Richard Sutton – Father of RL thinks LLMs are a dead end
🎯 Summary
Podcast Summary: Richard Sutton – Father of RL thinks LLMs are a dead end
This 66-minute podcast features an in-depth discussion with Richard Sutton, a Turing Award laureate and foundational figure in Reinforcement Learning (RL), primarily focusing on his critique of Large Language Models (LLMs) and his advocacy for the RL paradigm as the true path to general intelligence.
1. Focus Area
The discussion centers on the fundamental philosophical and technical differences between the Reinforcement Learning (RL) paradigm (learning from experience, action, and reward) and the Large Language Model (LLM) paradigm (learning via next-token prediction based on massive static datasets). The core theme is whether LLMs possess genuine “world models” or “goals,” and whether imitation learning can serve as a viable foundation for continual, experiential learning.
2. Key Technical Insights
- The Necessity of Goals and Ground Truth: Sutton argues that intelligence requires a goal, which defines “right” and “wrong” actions (i.e., reward). LLMs, based purely on next-token prediction from text, lack a substantive goal related to influencing the external world, thus lacking the ground truth necessary for meaningful continual learning or validating prior knowledge.

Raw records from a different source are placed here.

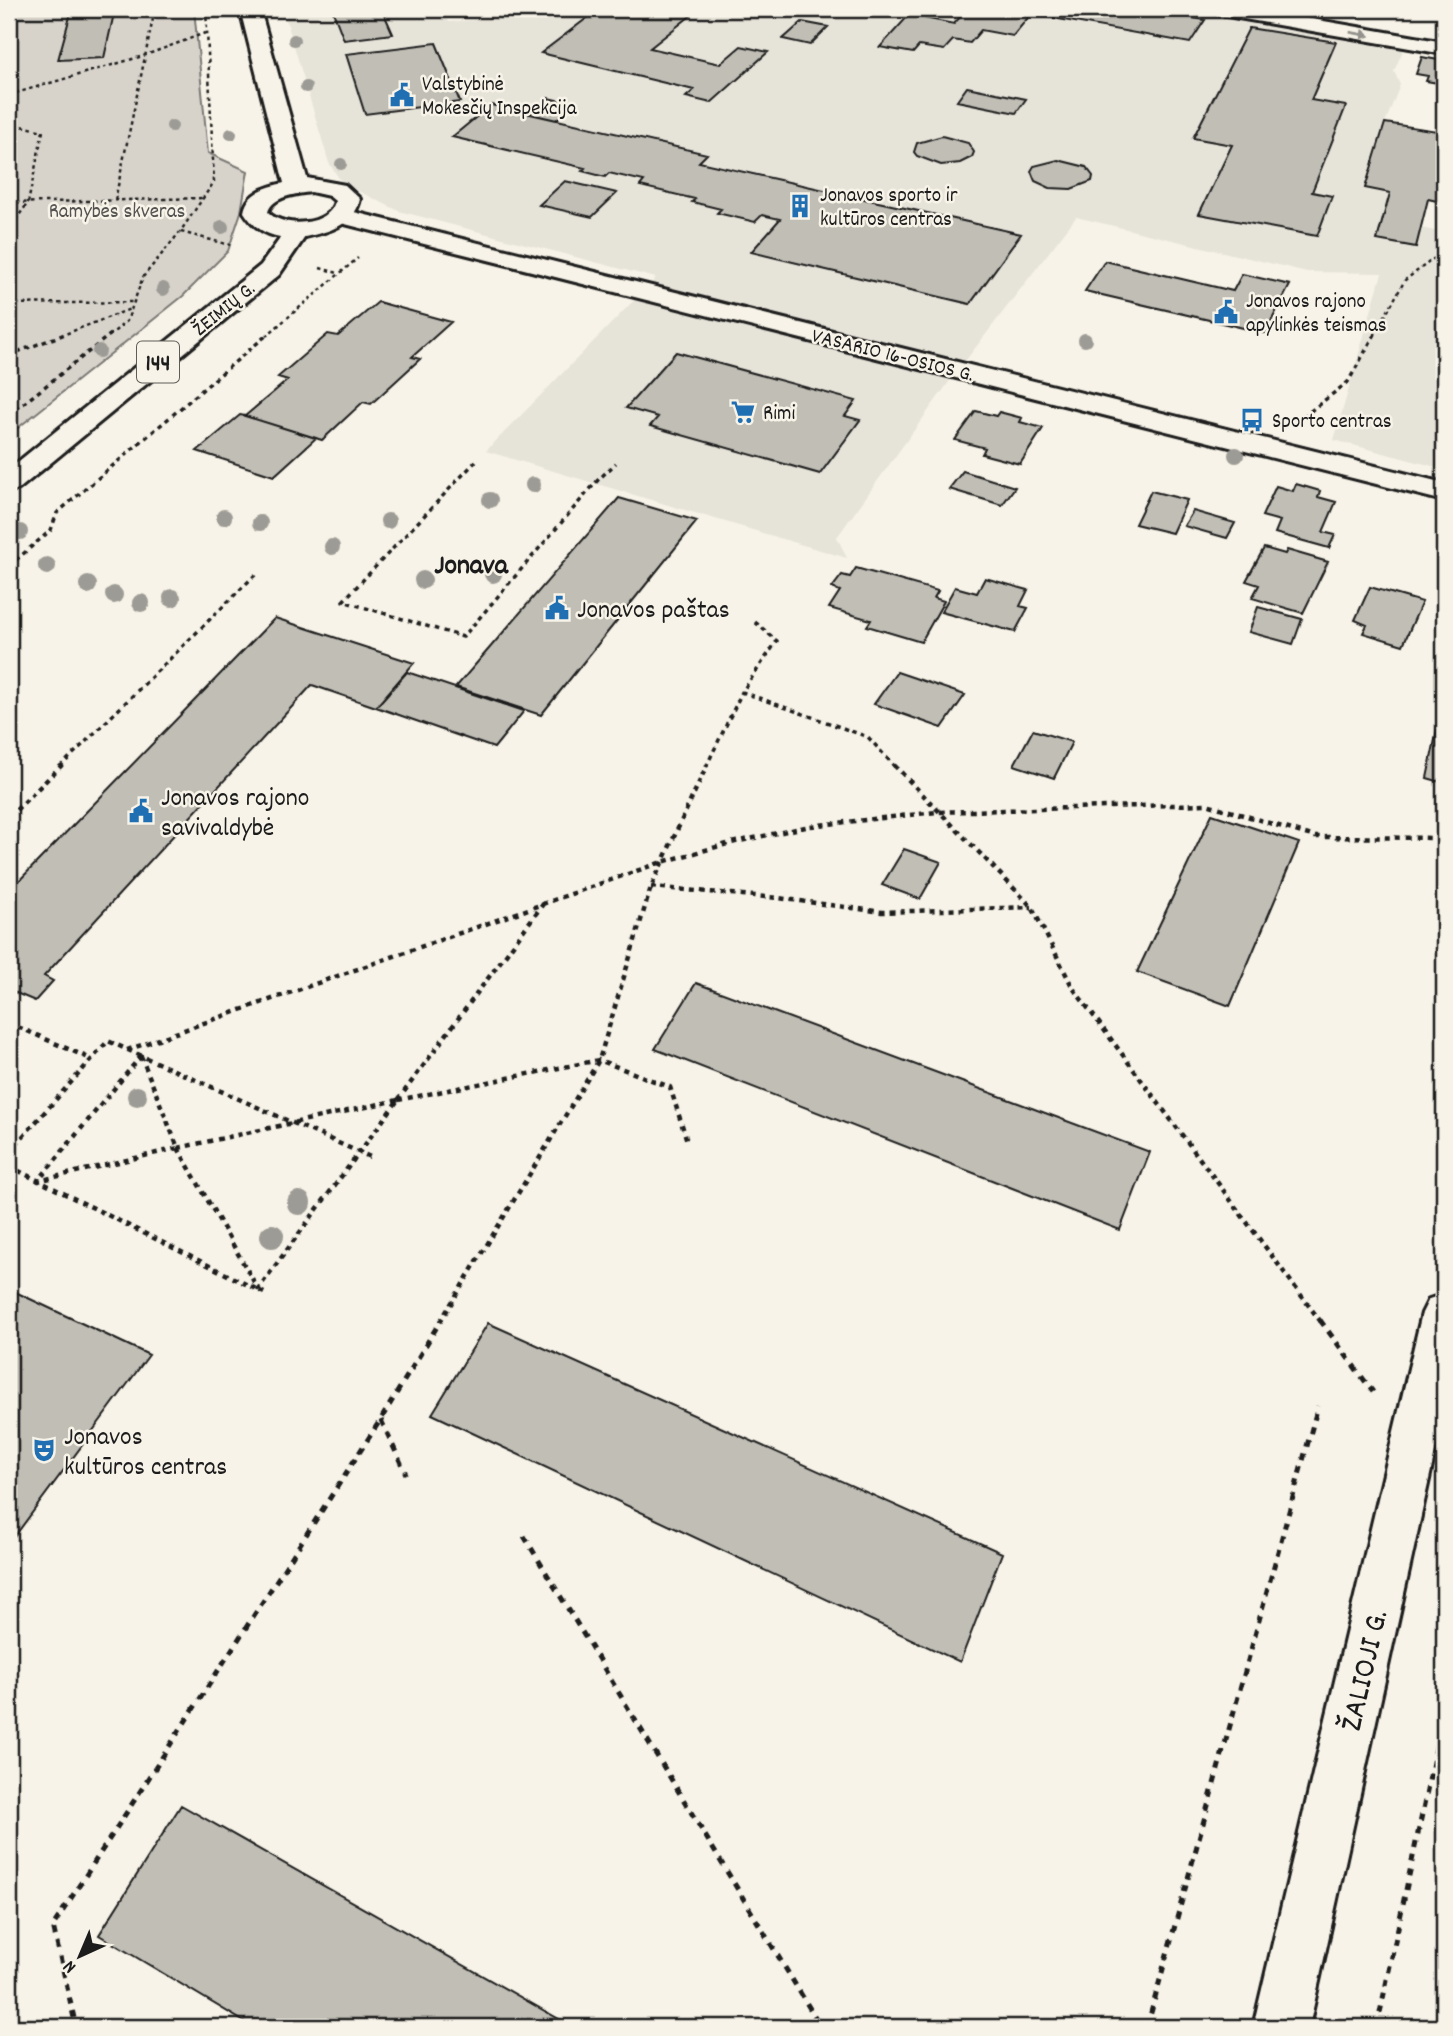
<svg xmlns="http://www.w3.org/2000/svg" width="1453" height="2036" viewBox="0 0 1453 2036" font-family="Dekko,sans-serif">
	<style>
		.built { fill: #e6e3d9 }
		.green { fill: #d7d3cb; stroke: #7a7874; stroke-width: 2 }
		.building { fill: #c0beb5; stroke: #1c1c1c; stroke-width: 2 }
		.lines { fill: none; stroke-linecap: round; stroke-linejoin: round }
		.minor-casing { stroke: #1c1c1c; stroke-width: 6 }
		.secondary-casing { stroke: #1c1c1c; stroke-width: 6 }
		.primary-casing { stroke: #1c1c1c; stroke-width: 6 }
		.path-far3 { stroke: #1c1c1c; stroke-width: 2.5; stroke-dasharray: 3.5 3.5; stroke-linecap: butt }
		.path-far2 { stroke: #1c1c1c; stroke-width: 3.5; stroke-dasharray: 4.5 4.5; stroke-linecap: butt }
		.path-far1 { stroke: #1c1c1c; stroke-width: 4.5; stroke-dasharray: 5 5; stroke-linecap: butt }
		.path { stroke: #1c1c1c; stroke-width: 5; stroke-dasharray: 7 7; stroke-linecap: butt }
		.minor { fill: #f7f3e8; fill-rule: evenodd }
		.secondary { fill: #f7f3e8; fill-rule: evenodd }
		.primary { fill: #f7f3e8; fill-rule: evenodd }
		.tree { fill: #9d9b95 }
		.oneway { fill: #94928c }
		.labels { text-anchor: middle; stroke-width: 5; stroke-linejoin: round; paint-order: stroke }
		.far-poi-label { font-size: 21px; fill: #1c1c1c; stroke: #f7f3e8; text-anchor: start }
		.far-park-label { font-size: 21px; fill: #545351; stroke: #f7f3e8 }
		.far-street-label { font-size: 21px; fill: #1c1c1c; stroke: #f7f3e8 }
		.shield { fill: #f7f3e8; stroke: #5e5c59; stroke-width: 2 }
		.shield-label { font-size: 24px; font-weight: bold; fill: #1c1c1c }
		.poi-label { font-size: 26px; fill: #1c1c1c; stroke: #f7f3e8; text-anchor: start }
		.far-district-label { font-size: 28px; font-weight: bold; fill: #1c1c1c; stroke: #f7f3e8 }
		.near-street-label { font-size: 32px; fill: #1c1c1c; stroke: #f7f3e8 }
	</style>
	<rect width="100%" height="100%" fill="#f7f3e8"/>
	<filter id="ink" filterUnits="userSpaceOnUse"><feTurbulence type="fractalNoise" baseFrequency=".0143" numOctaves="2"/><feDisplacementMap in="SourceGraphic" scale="14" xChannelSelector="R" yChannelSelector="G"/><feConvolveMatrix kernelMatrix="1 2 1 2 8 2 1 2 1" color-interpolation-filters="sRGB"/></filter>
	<g filter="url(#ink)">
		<path class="built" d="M283,9H443L449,22L500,18L511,9H1182L1404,48L1394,71L1400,85L1385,123L1444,132V172L1437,201L1428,199L1421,228L1444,233V469L1334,440L1382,273L1307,272L1076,217L949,382L837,537L847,558L486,451L656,278L399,211L342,183L329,163Z"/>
		<path class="green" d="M9,9H194L208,153L248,171L241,212L228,251L183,296L9,435Z"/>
		<path class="building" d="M72,9H115L104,58L58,60Z
			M332,9H382L393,34L344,40Z
			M599,9H699L650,48L720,64L741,46L768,52L711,103L686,97L694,90L541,53Z
			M729,9H767L750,15L737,13Z
			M967,9H1141L1205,20L1190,43L1031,14L1013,36L981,30L970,43L953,40L944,50L919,46L913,53L880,47L909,15L954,24Z
			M802,22L828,27L810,45L783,39Z
			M1249,28L1336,42L1311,100L1346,106L1312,192L1332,196L1317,236L1199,214L1232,145L1193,138Z
			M436,43L460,102L365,114L346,54Z
			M1422,57L1444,61V84L1426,81L1428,76L1416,74Z
			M967,87L1026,99L1016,113L957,101Z
			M548,98L574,104L556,120L530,114Z
			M491,105L707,154L699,162L1021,234L970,304L751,252L780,219L762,215L755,222L717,213L721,209L692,202L695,199L640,186L644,181L609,173L605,177L582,171L585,168L452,137Z
			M1385,123L1444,132V172L1437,201L1428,199L1416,247L1377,240L1390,193L1365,188Z
			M942,136L968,143L974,152L972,157L960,163L941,165L917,156L914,152L917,143Z
			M1058,160L1086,167L1093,176L1092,181L1071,189L1050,188L1035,181L1031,171L1034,166Z
			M565,181L617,193L592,217L539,205Z
			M1105,261L1233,291L1242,274L1290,285L1265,333L1085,291Z
			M378,302L451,322L412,357L420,359L371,404L363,402L322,440L245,416L288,380L278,377L328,334L338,336Z
			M676,352L856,401L845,416L860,420L820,474L650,426L658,417L626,408Z
			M976,411L996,416L999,412L1022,418L1020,422L1043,428L1020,464L982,454L985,448L955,440Z
			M240,415L245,416L316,438L274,476L197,451Z
			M963,471L1015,487L1002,505L949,489Z
			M1296,484L1320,491L1318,497L1336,502L1323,532L1335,535L1329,548L1275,533L1280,521L1262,516L1276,486L1293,491Z
			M1151,491L1187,500L1172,533L1135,524Z
			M619,498L697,521L541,715L456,687Z
			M1193,511L1235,523L1227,538L1184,526Z
			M1264,548L1285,554L1287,550L1328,562L1303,613L1252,598L1259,585L1246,581Z
			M856,568L938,591L934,598L944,601L921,642L867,626L871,620L829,608L840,591L832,588L842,575L850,577Z
			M985,578L1028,590L1020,606L1028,608L1015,632L941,612L955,587L977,593Z
			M1370,587L1422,602L1403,645L1363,633L1367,625L1355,620Z
			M1258,607L1302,619L1293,644L1249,632Z
			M275,618L414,663L376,707L312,685L44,976L53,981L35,1001L9,990V891Z
			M407,672L524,711L494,748L376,707Z
			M897,672L965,695L942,728L874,704Z
			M1033,730L1072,742L1054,778L1014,765Z
			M1437,730L1444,732V783L1427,778Z
			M1212,814L1299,843L1230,1006L1137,972Z
			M904,849L941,862L920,899L882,885Z
			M696,983L1150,1152L1120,1230L655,1049Z
			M9,1289L149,1355L9,1544Z
			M488,1323L1002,1553L960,1662L432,1414Z
			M181,1805L573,2027H253L99,1935Z
			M1444,1921V1965L1437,1962Z"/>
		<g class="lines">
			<g class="minor-casing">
				<path id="minor" d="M1211,9H1255L1444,42V54L1221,15L1214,13Z
					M1444,1294V1411L1309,2027H1253L1422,1313L1429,1299Z"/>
			</g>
			<g class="secondary-casing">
				<path id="secondary" d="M342,209L1444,483V501L333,221L330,216L333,211Z"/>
			</g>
			<g class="primary-casing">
				<path id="primary" d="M240,9H260L307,178L345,185L360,199C355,225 328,232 305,237L279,275L19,489L9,492V469L261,265L279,240L280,237C263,234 253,226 244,212C247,192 267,187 284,183ZM311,192L329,196L335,201C330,226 283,229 268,212C272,196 297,194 311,192Z"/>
			</g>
			<path class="path-far3" d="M9,95L143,56L208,32
				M9,123L43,131L28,203L9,229
				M115,200L155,9
				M9,203L204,198
				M181,232L230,245
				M320,268L338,273
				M9,304L133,302
				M60,336L130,309
				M109,336L127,321L143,277L180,232L214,182L206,9
				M266,336L358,258
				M1374,336L1405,280L1444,251"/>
			<path class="path-far2" d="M9,355L65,334
				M9,415L111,334
				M1303,417L1348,382L1375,334
				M476,461L343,601L463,637L598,480L616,463
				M9,566L51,530L57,513L268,334
				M755,622L777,641L742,692L868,737L895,767
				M60,767L256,574
				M706,767L742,692"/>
			<path class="path-far1" d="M894,765L1032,907L1073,988L1321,1322
				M9,817L62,765
				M651,887L778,898L882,912L1032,907
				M9,1023L91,1059
				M127,1050L662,862L731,843L810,826L937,812L1207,804L1315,837L1444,838
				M141,1056L178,1148L38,1181Z
				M398,1100L543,904
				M398,1100L599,1060L670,1087L687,1141
				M178,1148L258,1289L398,1100
				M178,1148L398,1100
				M9,1152L108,1041L370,1157
				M9,1166L268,1295
				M440,1322L599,1060L651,887L707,765"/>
			<path class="path" d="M1320,1320L1373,1392
				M381,1420L406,1474
				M524,1536L821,2027
				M74,2018L53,1926L381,1419L441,1320
				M1147,2027L1318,1406
				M1377,2027L1444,1710"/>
			<use href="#minor" class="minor"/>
			<use href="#secondary" class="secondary"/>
			<use href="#primary" class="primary"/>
		</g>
		<g class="tree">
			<circle cx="294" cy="40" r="6"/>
			<circle cx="306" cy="87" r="6"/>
			<circle cx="172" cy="126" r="6"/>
			<circle cx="231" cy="134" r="6"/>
			<circle cx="341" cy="164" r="6"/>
			<circle cx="222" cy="227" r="7"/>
			<circle cx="163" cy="289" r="7"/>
			<circle cx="1085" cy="340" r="7"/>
			<circle cx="99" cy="351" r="7"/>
			<circle cx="1236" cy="455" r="8"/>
			<circle cx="533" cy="485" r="8"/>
			<circle cx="490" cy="500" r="8"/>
			<circle cx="224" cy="517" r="8"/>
			<circle cx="388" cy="521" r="8"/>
			<circle cx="260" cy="523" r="8"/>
			<circle cx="20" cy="532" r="8"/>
			<circle cx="332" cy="547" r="8"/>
			<circle cx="47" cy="566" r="9"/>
			<circle cx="493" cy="574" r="9"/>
			<circle cx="423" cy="580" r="9"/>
			<circle cx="88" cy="585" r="9"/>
			<circle cx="114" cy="595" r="9"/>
			<circle cx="172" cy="598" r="9"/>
			<circle cx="141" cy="603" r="9"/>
			<circle cx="137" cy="1096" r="10"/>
			<circle cx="299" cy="1203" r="12"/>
			<circle cx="272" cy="1236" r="12"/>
		</g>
		<defs><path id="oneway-solid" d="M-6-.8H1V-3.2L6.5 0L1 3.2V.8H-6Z" transform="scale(1.75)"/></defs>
		<use class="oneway" href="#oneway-solid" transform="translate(1360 34) rotate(10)"/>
	</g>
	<defs>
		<g id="civic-bare" transform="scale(1.89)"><path d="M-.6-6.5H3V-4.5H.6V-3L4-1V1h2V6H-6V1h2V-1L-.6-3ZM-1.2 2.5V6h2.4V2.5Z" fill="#1f6fb2" stroke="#f7f3e8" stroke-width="2.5" paint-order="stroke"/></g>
		<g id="building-bare" transform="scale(1.89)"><path d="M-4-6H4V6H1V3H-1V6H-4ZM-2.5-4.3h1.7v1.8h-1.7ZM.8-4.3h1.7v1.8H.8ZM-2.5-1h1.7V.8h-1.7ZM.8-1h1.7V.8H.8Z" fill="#1f6fb2" stroke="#f7f3e8" stroke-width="2.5" paint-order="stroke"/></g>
		<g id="supermarket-bare" transform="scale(1.89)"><path d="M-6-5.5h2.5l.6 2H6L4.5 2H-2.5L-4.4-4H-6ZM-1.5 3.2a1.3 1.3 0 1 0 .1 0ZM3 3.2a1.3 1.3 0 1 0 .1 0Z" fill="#1f6fb2" stroke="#f7f3e8" stroke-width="2.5" paint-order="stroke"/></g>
		<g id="bus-bare" transform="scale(1.89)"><path d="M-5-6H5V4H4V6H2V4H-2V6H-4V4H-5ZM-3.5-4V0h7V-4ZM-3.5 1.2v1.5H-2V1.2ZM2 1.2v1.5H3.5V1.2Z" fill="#1f6fb2" stroke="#f7f3e8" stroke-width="2.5" paint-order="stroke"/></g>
		<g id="theatre-bare" transform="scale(1.89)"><path d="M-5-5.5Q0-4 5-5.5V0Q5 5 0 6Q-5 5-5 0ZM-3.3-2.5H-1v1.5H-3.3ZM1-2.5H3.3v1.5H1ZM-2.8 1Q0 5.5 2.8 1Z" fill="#1f6fb2" stroke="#f7f3e8" stroke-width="2.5" paint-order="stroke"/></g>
	</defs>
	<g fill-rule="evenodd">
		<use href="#civic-bare" x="402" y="95"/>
		<use href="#building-bare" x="800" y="206"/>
		<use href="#civic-bare" x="1226" y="312"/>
		<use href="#supermarket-bare" x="743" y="412"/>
		<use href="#bus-bare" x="1252" y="420"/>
		<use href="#civic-bare" x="557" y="608"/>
		<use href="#civic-bare" x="141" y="811"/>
		<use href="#theatre-bare" x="44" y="1450"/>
	</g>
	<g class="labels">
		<g class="far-poi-label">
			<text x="422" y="90">Valstybinė<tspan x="422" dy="24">Mokesčių Inspekcija</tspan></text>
			<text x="820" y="201">Jonavos sporto ir<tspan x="820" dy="24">kultūros centras</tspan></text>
			<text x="1246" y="307">Jonavos rajono<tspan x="1246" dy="24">apylinkės teismas</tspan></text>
			<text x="763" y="419">Rimi</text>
			<text x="1272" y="427">Sporto centras</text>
		</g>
		<g class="far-park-label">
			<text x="117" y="217">Ramybės skveras</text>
		</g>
		<g class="far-street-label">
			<text transform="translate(223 308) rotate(-39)" y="7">ŽEIMIŲ G.</text>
			<text transform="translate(893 354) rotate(14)" y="7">VASARIO 16-OSIOS G.</text>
		</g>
		<rect class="shield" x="137" y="341.5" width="42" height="41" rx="5"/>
		<g class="shield-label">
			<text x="158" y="370">144</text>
		</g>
		<g class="poi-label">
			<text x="577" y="617">Jonavos paštas</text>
			<text x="161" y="805">Jonavos rajono<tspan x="161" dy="30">savivaldybė</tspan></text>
			<text x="64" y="1444">Jonavos<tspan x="64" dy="30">kultūros centras</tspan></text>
		</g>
		<g class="far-district-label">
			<text x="471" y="573">Jonava</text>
		</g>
		<g class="near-street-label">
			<text transform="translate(1362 1670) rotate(-77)" y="11">ŽALIOJI G.</text>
		</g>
	</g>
	<rect width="1453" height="2036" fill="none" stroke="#f7f3e8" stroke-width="35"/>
	<rect x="18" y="18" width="1418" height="2001" fill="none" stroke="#1c1c1c" stroke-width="2.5" filter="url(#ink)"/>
	<g transform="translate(80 1956) rotate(224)" stroke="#f7f3e8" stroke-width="5" paint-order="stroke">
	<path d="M0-5L12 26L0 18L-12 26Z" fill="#1c1c1c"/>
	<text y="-10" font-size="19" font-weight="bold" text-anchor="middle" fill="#1c1c1c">N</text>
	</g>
</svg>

- Experience vs. Imitation: True learning, as seen in nature and RL, is defined by the stream of experience (action $\rightarrow$ sensation $\rightarrow$ reward). LLMs learn from static human output (imitation/supervised learning), which Sutton contends is fundamentally different from learning from the consequences of one’s own actions in the world.
- The “Bitter Lesson” Re-evaluated: While LLMs leverage massive computation (fitting the “Bitter Lesson”), Sutton predicts they will ultimately be superseded by systems that learn purely from experience, just as previous methods relying heavily on human-engineered knowledge were superseded by scalable, general methods.
3. Business/Investment Angle
- RL Environment Bottleneck: The transition to experiential AI requires complex, messy, real-world RL environments. The difficulty in building these environments (requiring deep subject matter expertise to model real-world subtleties like changing data states) represents a significant current barrier and a potential area for specialized service providers.
- LLMs as a Temporary Scaffold: The current investment wave in LLMs might be seen as a temporary scaffold—a large initial injection of human knowledge—but the truly scalable, superior systems will likely emerge from the RL/experiential paradigm, potentially rendering the LLM foundation obsolete for achieving AGI.
- Continual Learning Advantage: Digital intelligence offers the potential to aggregate knowledge across instances (unlike human children who start anew), suggesting that once the experiential paradigm is dominant, scaling knowledge transfer will be a massive advantage over current data-limited approaches.
4. Notable Companies/People
- Richard Sutton: Central figure, advocate for RL as the foundation of intelligence.
- Alan Turing: Quoted regarding the goal of a machine that can “learn from experience.”
- John McCarthy: Quoted defining intelligence as the computational ability to achieve goals.
- Joseph Henrich: Mentioned for his anthropological view that human cultural knowledge transmission heavily relies on imitation, a point Sutton acknowledges but subordinates to basic trial-and-error learning.
- Labelbox: Mentioned in an embedded segment regarding the difficulty and necessity of building high-fidelity, complex simulation environments for training RL agents (e.g., simulating dynamic e-commerce storefronts).
5. Future Implications
The industry is currently caught in a “fashion” driven by LLMs, which Sutton believes is a detour. The future, according to this perspective, lies in building systems capable of general, continual learning from interaction. This requires a fundamental architectural shift back toward the RL framework, where agents actively explore, form predictions about the world’s response to their actions, and update based on surprise (reward/error signals).
6. Target Audience
This episode is highly valuable for AI Researchers, Machine Learning Engineers, and Technology Strategists who are evaluating the long-term viability of current generative AI trends versus foundational AI paradigms like Reinforcement Learning.
🏢 Companies Mentioned
💬 Key Insights
"And number four is that once it's inevitable over time that the most intelligent things around would gain resources and power."
"And number three, we won't stop just with human-level intelligence. We will get super intelligence."
"I do think succession to digital or digital intelligence or augmented humans is inevitable."
"A big question, a big issue will become corruption. If you really could just get information from anywhere and bring it into your central mind, you could become more and more powerful. And it's all digital... you can lose your mind this way. If you pull in something from the outside and build it into your inner thinking, it could take over you. It could change you. It could be your destruction, rather than your increment in knowledge."
"The bitter lesson is not saying necessarily that human artisanal researcher tuning doesn't work, but that it obviously scales much worse than compute, which is growing exponentially."
"In the old days, it was interesting because things like search and learning were called weak methods because they're just, these use general principles are not using the power that comes from imbuing a system with human knowledge. So those were called strong. And so I think the weak methods have just totally won."